L’Auditorat militaire supérieur du Sud-Kivu a annoncé, ce lundi 27 juillet, la découverte de onze fosses communes dans les cités de Sange et Luvungi, en territoire d’Uvira. Cette révélation intervient sept mois après des massacres attribués à la rébellion du M23, marquant une étape procédurale importante dans la documentation de crimes présumés.
Une enquête conjointe pour établir les faits
Selon l’Agence congolaise de presse, l’annonce a été faite à l’issue d’une mission d’investigation menée conjointement par l’Auditorat militaire supérieur et la 33ᵉ région militaire. Le colonel-magistrat Kumbu Ngoma, auditeur militaire supérieur du Sud-Kivu, a précisé que cette opération a permis d’identifier plusieurs sites d’inhumation collective et de recueillir des éléments susceptibles de constituer des preuves de crimes graves. Ces constats s’inscrivent dans un cadre judiciaire rigoureux, visant à documenter les exactions commises lors des violences qui ont secoué la région.
Un contexte sécuritaire toujours instable
La découverte de ces fosses communes intervient alors que la situation sécuritaire dans l’Est de la RDC demeure volatile. La Tempête des Tropiques rapporte de nouveaux affrontements à l’arme lourde et légère entre la rébellion AFC/M23 et les milices Wazalendo dans les groupements de Kibabi I et II. D’après la société civile citée par le journal, ces offensives visent à déloger les milices locales et à renforcer le contrôle des rebelles autour du site minier de Rubaya et du centre commercial de Ngungu. Ces combats perturbent gravement le quotidien des populations, déjà éprouvées par des années de conflit.
Des appels à une mobilisation régionale
Face à cette escalade, les ministres Shabani et Anzuluni plaident pour une mobilisation régionale, selon Le Potentiel. Le quotidien souligne l’appel lancé par les autorités et les acteurs politiques en faveur d’une concertation entre les pays de la sous-région, afin de stopper la violence dans l’Est de la RDC. Cette initiative diplomatique vise à créer un cadre de dialogue pour une désescalade durable.

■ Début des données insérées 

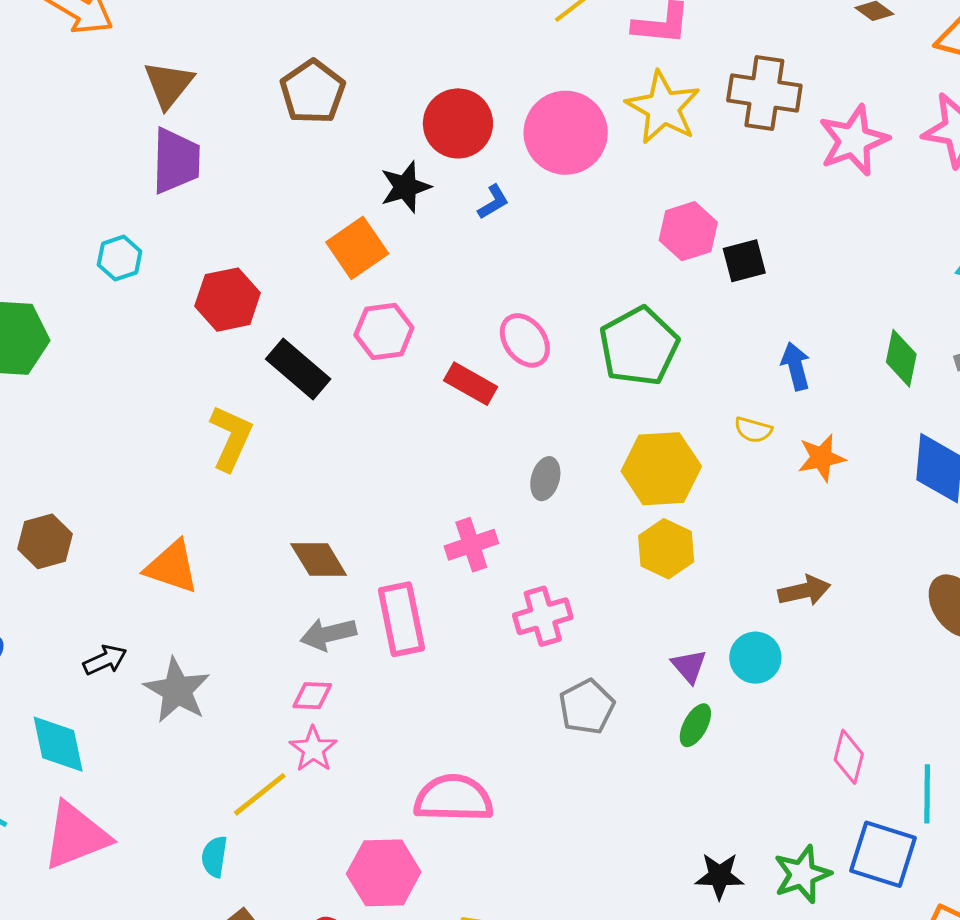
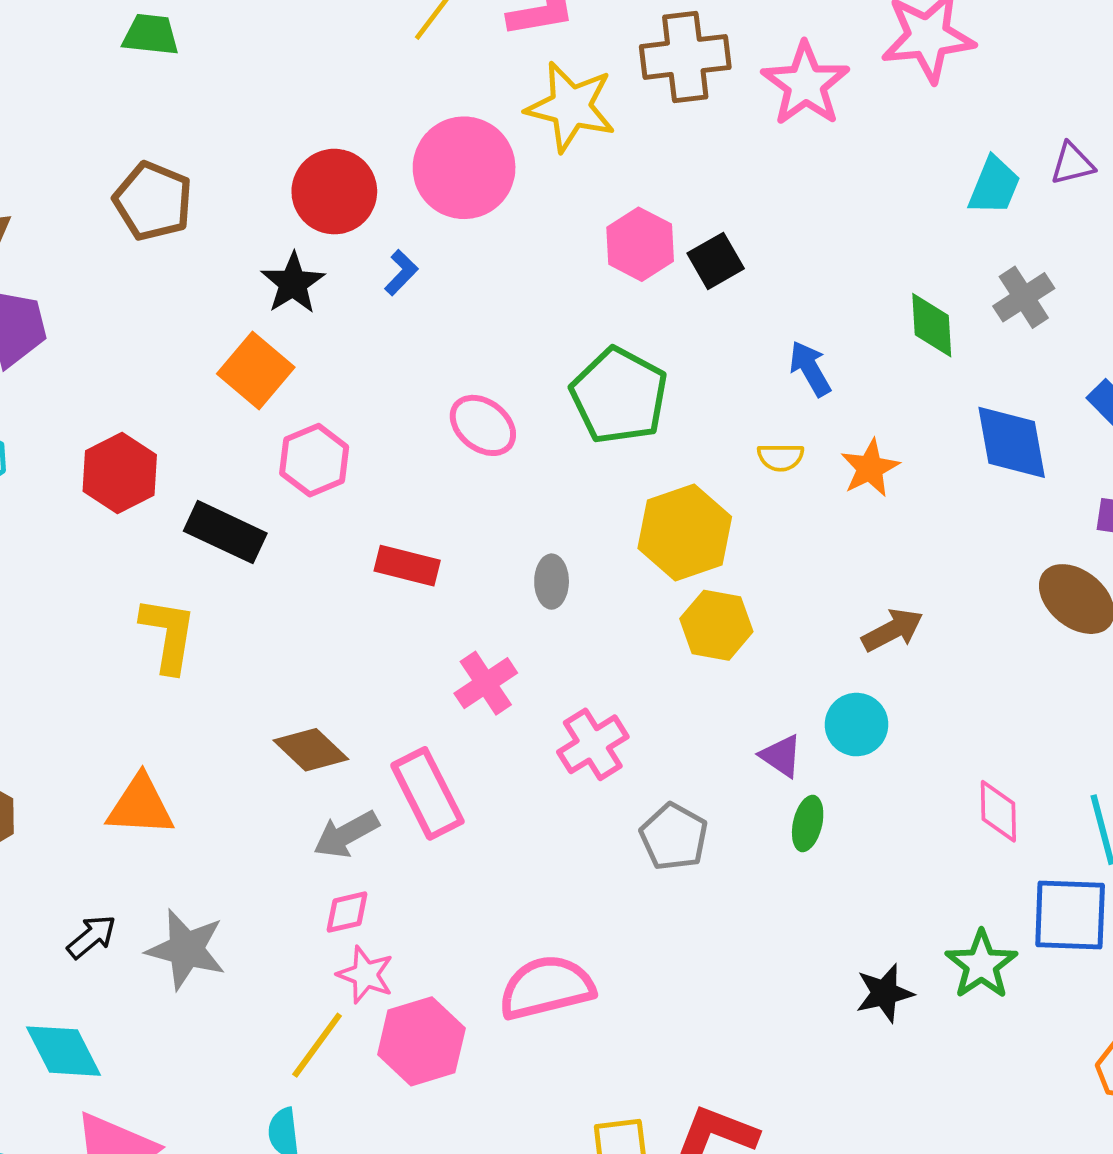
red rectangle: (471, 384) -> (407, 566), moved
pink hexagon: (384, 873) -> (421, 1041), moved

Entre paix et justice : un débat persistant
Dans cette logique de désescalade, le politologue Bob Kabamba estime que « l’option paix passe toujours avant l’option justice », rapporte Actualité.cd. L’analyste rappelle les précédents historiques congolais, soutenant que, dans les processus de sortie de crise, les exigences de conciliation politique prennent souvent le pas sur les poursuites judiciaires. Cependant, la société civile du Nord-Kivu exige le rétablissement de l’autorité de l’État avant tout référendum, note le même média. Les forces vives locales réclament que la priorité absolue soit accordée à la sécurisation des territoires occupés et au retour des populations déplacées avant toute initiative politique d’envergure nationale. Ce débat entre impératifs de paix et de justice reste au cœur des préoccupations, alors que les enquêtes sur les fosses communes progressent.